> **DOCUMENT EXCERPT**
=-=-=-=-=

Misic et al. [38] model the Bitcoin blockchain system using a Jackson network of $M/G/1$ queues. However, they assume that the capacity of their network far exceeds the block arrival rate so that their model is de facto stable and scalable. Our work approaches blockchain dynamics in more generality and also bounds the stability region of the system in order to asses scalability. Our model is the first to consider both distributed consensus dynamics as well as stability and scalability of blockchain systems.

Other Blockchain Models - Papadis et al. [41] propose a stochastic network model for blockchain systems – [41] considers the limit of a P2P model when the communication delays are negligible compared to the block arrival rate. Their paper provides no explicit analysis of stability. In contrast, we model communication delays and thus establish that the system need not always be stable. Furthermore, we derive bounds on the stability region. In addition, our model explicitly considers the evolution of the blockchain graph structure, allowing us to characterize the performance of various policies by which blocks add references.

Several papers in the literature make the implicit assumption that blockchain systems constructed according to the tree policy are one-ended in the temporal limit [39, 35, 36, 22, 41, 17, 27, 8, 52, 12]. The throughput optimal policy is introduced in [34], which also implicitly assumes one-endedness. This paper provides conditions for when these assertions hold. Pass et al. [42] and Sompolinsky and Zohar [50] show a condition equivalent to one-endedness under the tree policy, assuming unbounded bandwidth. Thus, their analyses do not shed insight on the effects of bandwidth limits and communication delays, and network topologies.

Measurements and System Implementations - Decker and Wattenhofer [14] perform a measurement analysis of the Bitcoin P2P network. They provide measurements on the number of peers and average degree in the network. They also find that information propagation in the Bitcoin P2P network resembles a gossip protocol. Recently, there have been efforts to modify the original Bitcoin protocol [39], to improve the blockchain system under various metrics. For example, Bagaria et al. [8] and Yang et al. [52] propose improvements to the throughput of blockchain-like systems from an information theoretic perspective over the standard models of Bitcoin and Ethereum, the two largest blockchain implementations [39, 12]. Bojja et al. and Fanti et al. [11, 18] propose new protocols for P2P communication that preserve peer anonymity for blockchain systems. Conducting stability and scalability analyses for these protocols is an exciting avenue for future work.

=-=-=-=-=

> **SOURCE DATA**
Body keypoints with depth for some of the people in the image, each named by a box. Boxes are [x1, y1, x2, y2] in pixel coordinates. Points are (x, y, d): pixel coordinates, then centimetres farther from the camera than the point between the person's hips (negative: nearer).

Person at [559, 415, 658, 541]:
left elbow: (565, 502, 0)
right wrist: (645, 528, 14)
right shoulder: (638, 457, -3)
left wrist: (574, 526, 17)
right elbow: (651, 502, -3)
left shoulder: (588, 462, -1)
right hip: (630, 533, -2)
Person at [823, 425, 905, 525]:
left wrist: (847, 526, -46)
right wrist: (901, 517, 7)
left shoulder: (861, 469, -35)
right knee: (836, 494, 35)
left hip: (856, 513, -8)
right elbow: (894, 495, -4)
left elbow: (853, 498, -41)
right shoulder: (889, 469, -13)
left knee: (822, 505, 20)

=-=-=-=-=

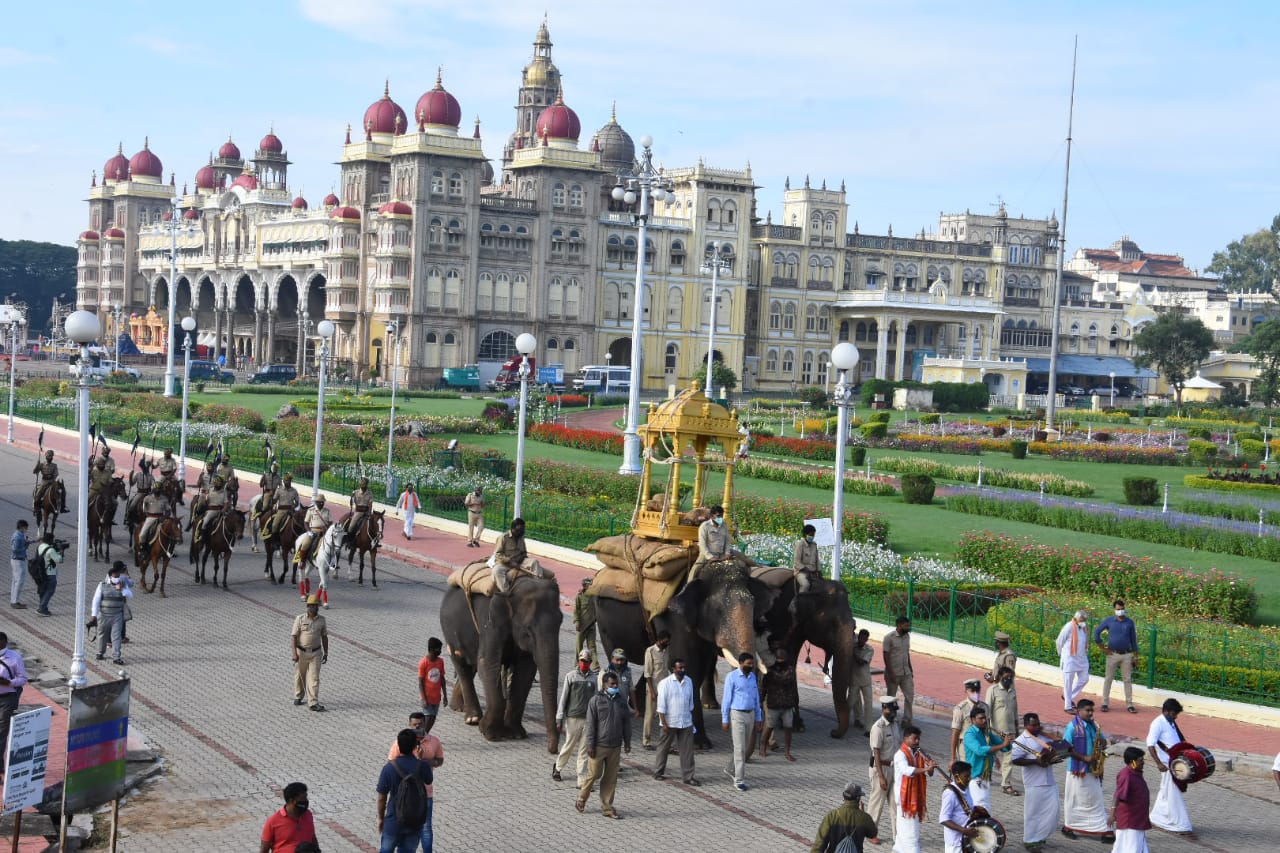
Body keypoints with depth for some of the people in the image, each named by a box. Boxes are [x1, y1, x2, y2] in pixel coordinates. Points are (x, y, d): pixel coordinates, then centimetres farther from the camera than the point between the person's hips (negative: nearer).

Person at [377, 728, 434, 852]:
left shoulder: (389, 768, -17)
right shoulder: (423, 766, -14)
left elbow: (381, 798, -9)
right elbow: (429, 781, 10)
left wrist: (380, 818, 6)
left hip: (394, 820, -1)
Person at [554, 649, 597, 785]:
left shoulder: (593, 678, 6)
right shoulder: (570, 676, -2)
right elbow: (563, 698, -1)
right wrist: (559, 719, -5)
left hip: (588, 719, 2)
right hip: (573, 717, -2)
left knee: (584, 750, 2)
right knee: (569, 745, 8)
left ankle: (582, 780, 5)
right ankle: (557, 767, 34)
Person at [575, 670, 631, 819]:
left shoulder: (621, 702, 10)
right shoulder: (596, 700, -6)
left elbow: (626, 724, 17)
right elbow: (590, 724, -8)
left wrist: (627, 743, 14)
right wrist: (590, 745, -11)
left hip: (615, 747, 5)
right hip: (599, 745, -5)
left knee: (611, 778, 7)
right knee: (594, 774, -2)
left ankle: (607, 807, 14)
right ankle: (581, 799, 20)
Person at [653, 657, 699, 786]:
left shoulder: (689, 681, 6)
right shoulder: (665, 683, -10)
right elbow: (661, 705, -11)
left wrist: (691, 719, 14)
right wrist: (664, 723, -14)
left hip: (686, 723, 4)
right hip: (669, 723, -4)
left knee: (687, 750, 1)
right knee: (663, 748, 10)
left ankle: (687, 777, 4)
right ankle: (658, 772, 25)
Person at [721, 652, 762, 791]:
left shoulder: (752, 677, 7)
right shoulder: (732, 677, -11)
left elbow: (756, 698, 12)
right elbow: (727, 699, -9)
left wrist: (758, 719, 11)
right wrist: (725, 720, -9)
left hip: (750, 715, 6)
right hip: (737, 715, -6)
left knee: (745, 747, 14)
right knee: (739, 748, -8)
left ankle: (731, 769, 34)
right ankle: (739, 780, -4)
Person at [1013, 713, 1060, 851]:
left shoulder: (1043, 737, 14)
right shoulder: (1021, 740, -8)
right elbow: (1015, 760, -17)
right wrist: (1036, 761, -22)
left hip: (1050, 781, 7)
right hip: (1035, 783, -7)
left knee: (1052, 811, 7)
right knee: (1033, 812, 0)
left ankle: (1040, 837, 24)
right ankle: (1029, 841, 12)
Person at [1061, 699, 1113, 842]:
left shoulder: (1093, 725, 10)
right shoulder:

=-=-=-=-=

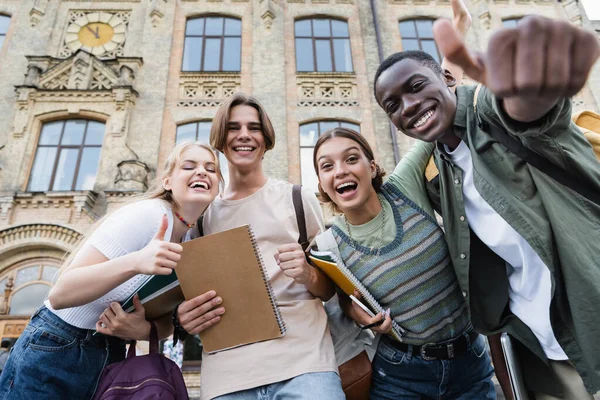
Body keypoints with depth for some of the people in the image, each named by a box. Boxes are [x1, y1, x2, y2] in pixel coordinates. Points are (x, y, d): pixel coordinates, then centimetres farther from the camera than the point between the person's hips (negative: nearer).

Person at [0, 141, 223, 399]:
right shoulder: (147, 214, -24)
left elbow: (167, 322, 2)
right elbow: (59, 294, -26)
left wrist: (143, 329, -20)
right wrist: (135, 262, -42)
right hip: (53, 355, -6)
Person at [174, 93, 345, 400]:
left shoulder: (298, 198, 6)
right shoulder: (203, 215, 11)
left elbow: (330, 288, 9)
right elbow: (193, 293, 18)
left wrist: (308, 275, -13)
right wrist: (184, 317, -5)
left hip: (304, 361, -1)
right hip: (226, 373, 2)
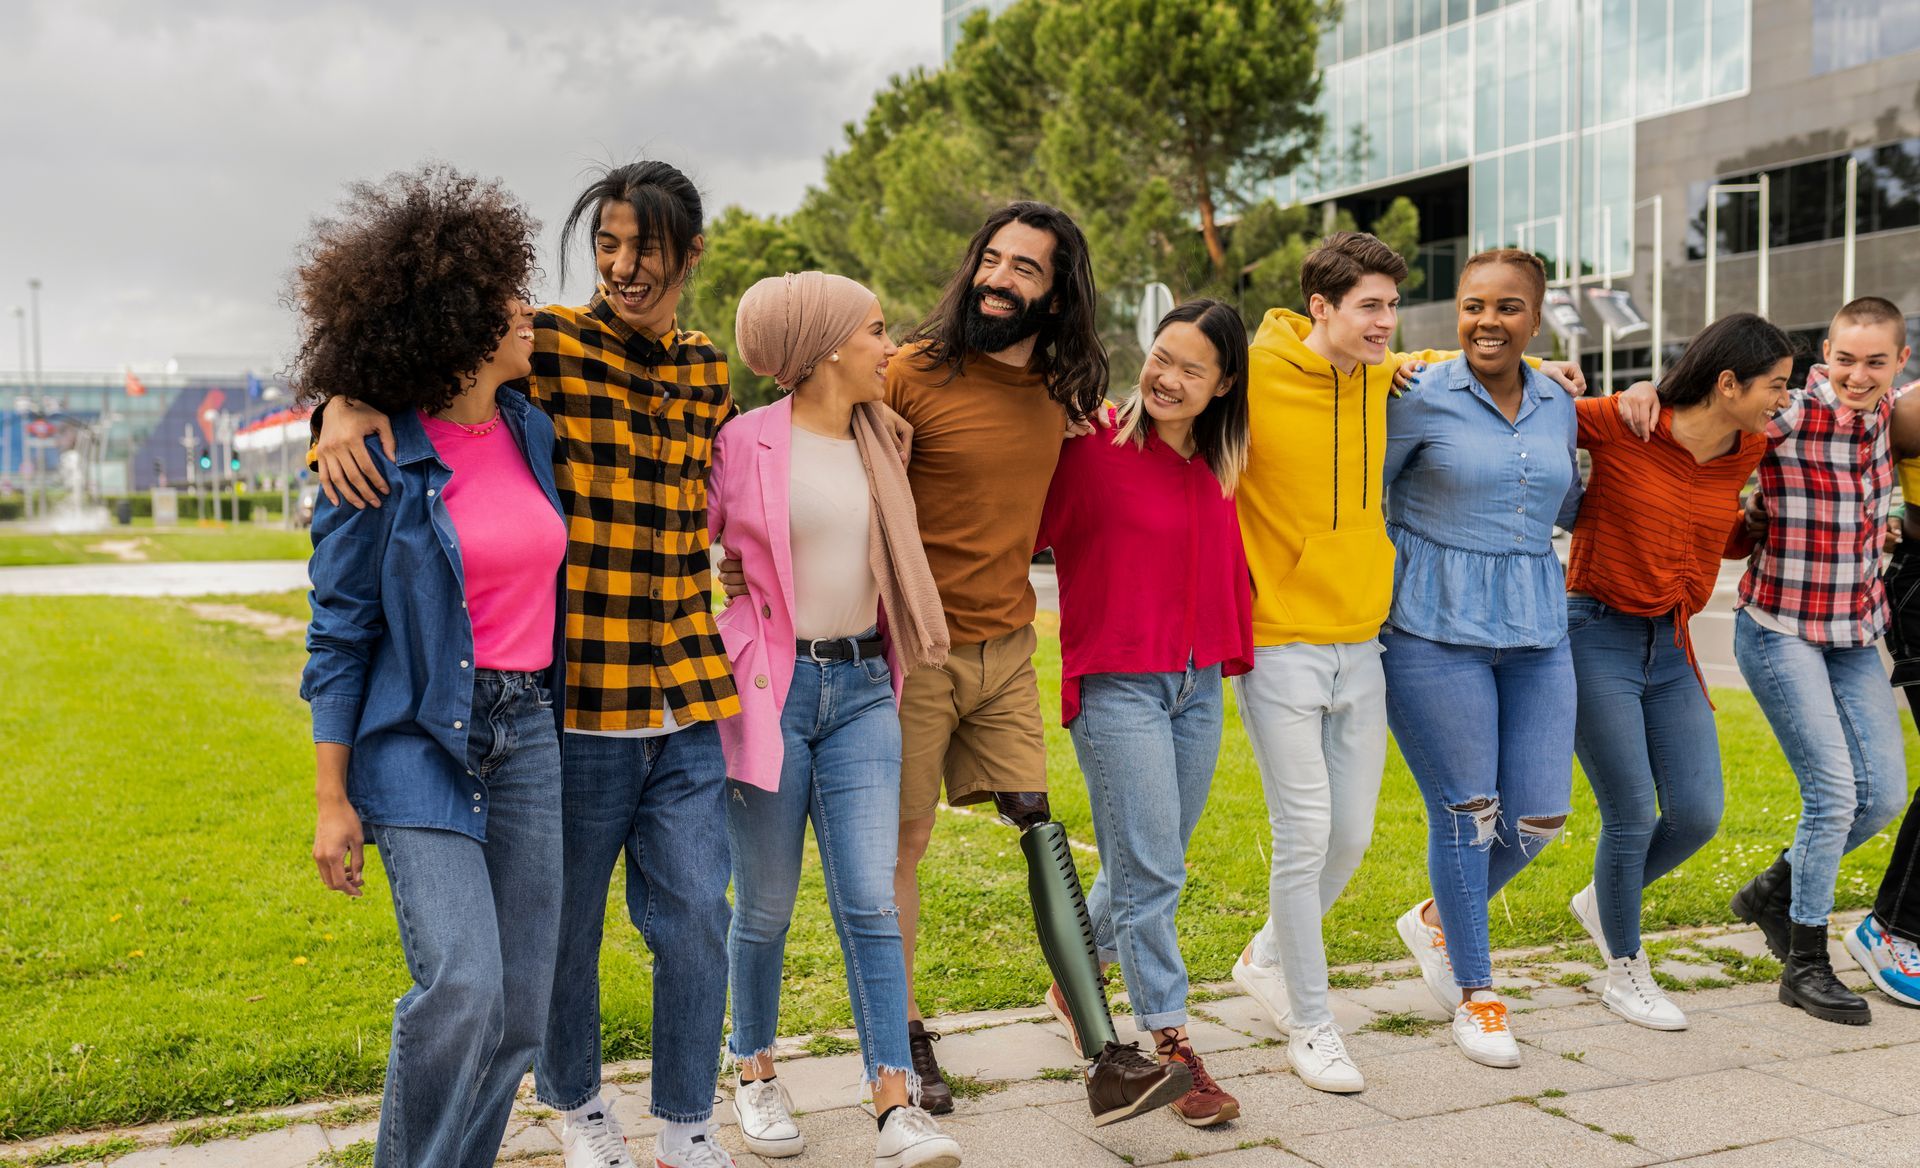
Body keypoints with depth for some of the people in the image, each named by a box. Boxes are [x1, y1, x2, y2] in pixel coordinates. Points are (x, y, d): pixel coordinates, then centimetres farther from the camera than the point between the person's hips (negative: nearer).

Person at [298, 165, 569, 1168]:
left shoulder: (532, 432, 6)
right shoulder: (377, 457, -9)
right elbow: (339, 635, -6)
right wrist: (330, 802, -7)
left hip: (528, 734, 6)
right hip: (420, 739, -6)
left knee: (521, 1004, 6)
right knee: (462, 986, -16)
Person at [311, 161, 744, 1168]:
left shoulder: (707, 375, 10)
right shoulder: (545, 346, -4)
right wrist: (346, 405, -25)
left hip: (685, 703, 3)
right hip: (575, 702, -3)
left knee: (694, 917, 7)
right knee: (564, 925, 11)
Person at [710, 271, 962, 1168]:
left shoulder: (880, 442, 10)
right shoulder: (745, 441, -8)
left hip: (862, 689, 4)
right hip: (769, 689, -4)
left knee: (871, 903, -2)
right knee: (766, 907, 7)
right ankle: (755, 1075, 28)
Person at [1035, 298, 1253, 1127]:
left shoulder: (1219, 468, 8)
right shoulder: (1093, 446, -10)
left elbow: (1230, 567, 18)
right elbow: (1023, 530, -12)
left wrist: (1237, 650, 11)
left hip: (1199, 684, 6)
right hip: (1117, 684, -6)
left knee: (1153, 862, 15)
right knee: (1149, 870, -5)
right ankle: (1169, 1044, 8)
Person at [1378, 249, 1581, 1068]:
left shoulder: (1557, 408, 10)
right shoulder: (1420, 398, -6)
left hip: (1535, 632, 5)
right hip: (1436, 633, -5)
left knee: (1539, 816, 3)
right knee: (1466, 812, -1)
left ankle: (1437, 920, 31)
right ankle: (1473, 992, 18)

=-=-=-=-=

> **WHAT TO WORK ON**
Extend the related-work passage on blockchain stability and scalability models, picking up after its final sentence.

> **RESULT FOR THIS EXERCISE**
9 Concluding Remarks

In this paper, we model blockchain systems as a gossiping protocol on a peer-to-peer network subject to exogenous block arrivals. We show that when the gossiping protocol is stable, any blockchain constructed according to the tree or throughput-optimal policy is one-ended. We then determine bounds on the maximum block arrival rate for a P2P network $H$ such that the stochastic model is stable. Following this analysis, we examine the scalability of several commonly studied network topologies. We then verify our insights through simulations on both synthetic and real data.

There are several open problems that arise from this paper. Future improvements to our bounds in Theorem 3 would allow for more complete scalability analyses. This may require the development of novel mathematical tools. In addition, having analytic expressions for the performance metrics identified in this paper is important for assessing and comparing different design choices for the network.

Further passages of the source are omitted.